### What to do
Please print everything from the line containing "1.488570887559487 × 10^292 |" down to the line containing "8.0877541623479 × 10^291 |", both included, and print only those lines.

### Supplied records

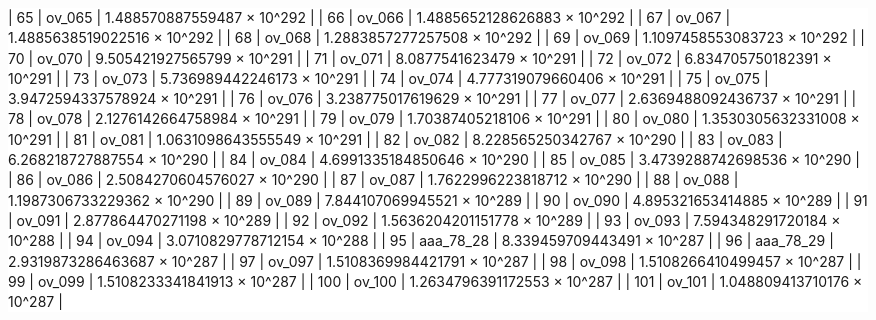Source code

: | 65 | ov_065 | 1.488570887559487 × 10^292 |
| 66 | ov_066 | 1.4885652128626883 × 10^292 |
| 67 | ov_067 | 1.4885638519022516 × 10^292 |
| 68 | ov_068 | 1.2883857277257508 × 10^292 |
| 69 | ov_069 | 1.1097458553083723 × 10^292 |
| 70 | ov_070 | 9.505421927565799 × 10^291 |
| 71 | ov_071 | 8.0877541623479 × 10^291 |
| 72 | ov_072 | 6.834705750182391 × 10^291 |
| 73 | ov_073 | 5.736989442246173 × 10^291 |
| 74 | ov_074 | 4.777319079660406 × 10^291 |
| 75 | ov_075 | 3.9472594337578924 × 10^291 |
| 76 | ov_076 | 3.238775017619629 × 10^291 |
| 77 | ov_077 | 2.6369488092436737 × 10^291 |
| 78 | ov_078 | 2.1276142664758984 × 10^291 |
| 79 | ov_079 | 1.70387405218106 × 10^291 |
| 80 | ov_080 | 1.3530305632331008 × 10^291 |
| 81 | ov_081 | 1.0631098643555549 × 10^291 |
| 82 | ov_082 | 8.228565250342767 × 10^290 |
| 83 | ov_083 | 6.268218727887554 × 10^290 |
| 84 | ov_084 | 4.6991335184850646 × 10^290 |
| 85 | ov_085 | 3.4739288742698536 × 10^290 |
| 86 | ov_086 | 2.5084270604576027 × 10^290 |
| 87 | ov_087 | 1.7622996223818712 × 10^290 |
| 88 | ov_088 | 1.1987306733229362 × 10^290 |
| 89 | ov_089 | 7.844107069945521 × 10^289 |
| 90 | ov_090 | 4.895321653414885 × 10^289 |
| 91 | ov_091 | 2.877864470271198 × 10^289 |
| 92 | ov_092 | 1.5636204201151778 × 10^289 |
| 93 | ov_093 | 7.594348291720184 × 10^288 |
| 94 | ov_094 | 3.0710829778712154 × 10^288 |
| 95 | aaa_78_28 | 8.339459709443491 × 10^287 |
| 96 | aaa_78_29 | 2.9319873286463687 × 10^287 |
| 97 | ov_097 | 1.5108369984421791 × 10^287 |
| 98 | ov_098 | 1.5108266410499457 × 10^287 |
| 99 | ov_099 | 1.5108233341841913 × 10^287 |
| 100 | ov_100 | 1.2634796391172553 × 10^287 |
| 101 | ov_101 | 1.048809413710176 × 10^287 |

--

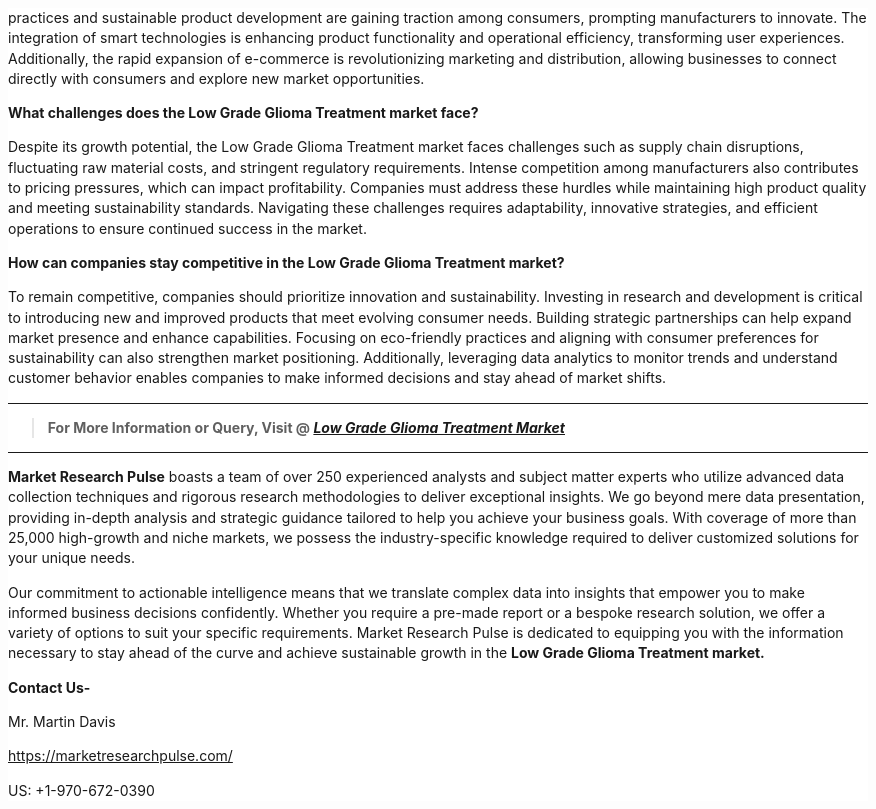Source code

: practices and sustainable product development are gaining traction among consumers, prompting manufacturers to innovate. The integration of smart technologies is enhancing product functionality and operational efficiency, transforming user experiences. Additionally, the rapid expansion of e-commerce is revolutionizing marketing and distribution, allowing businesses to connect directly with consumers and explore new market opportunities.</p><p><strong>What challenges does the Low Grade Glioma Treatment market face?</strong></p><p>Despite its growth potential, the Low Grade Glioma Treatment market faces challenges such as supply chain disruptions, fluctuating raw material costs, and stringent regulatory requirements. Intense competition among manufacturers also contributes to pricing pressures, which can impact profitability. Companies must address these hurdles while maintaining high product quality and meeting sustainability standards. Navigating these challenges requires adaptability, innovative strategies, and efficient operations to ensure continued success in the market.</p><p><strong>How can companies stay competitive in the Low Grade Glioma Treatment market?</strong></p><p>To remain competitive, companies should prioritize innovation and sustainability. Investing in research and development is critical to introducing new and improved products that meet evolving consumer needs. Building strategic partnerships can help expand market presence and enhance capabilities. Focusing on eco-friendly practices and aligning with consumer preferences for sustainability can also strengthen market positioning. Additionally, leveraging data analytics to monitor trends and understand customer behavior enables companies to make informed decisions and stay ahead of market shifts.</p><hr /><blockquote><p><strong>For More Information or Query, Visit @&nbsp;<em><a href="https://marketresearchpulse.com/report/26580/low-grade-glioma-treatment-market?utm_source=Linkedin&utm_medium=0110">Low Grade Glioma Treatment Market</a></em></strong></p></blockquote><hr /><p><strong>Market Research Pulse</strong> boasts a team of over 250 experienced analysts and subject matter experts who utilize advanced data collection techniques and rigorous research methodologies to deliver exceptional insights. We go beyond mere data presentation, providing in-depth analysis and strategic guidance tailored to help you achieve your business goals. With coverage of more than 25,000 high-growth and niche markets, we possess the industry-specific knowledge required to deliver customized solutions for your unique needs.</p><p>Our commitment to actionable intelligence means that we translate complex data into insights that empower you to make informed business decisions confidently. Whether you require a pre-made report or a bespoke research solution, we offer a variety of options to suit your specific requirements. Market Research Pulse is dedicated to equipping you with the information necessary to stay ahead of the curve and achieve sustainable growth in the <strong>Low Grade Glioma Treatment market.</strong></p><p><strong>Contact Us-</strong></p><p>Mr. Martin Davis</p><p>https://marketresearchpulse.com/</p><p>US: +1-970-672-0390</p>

### Solution for this problem
: | 65 | ov_065 | 1.488570887559487 × 10^292 |
| 66 | ov_066 | 1.4885652128626883 × 10^292 |
| 67 | ov_067 | 1.4885638519022516 × 10^292 |
| 68 | ov_068 | 1.2883857277257508 × 10^292 |
| 69 | ov_069 | 1.1097458553083723 × 10^292 |
| 70 | ov_070 | 9.505421927565799 × 10^291 |
| 71 | ov_071 | 8.0877541623479 × 10^291 |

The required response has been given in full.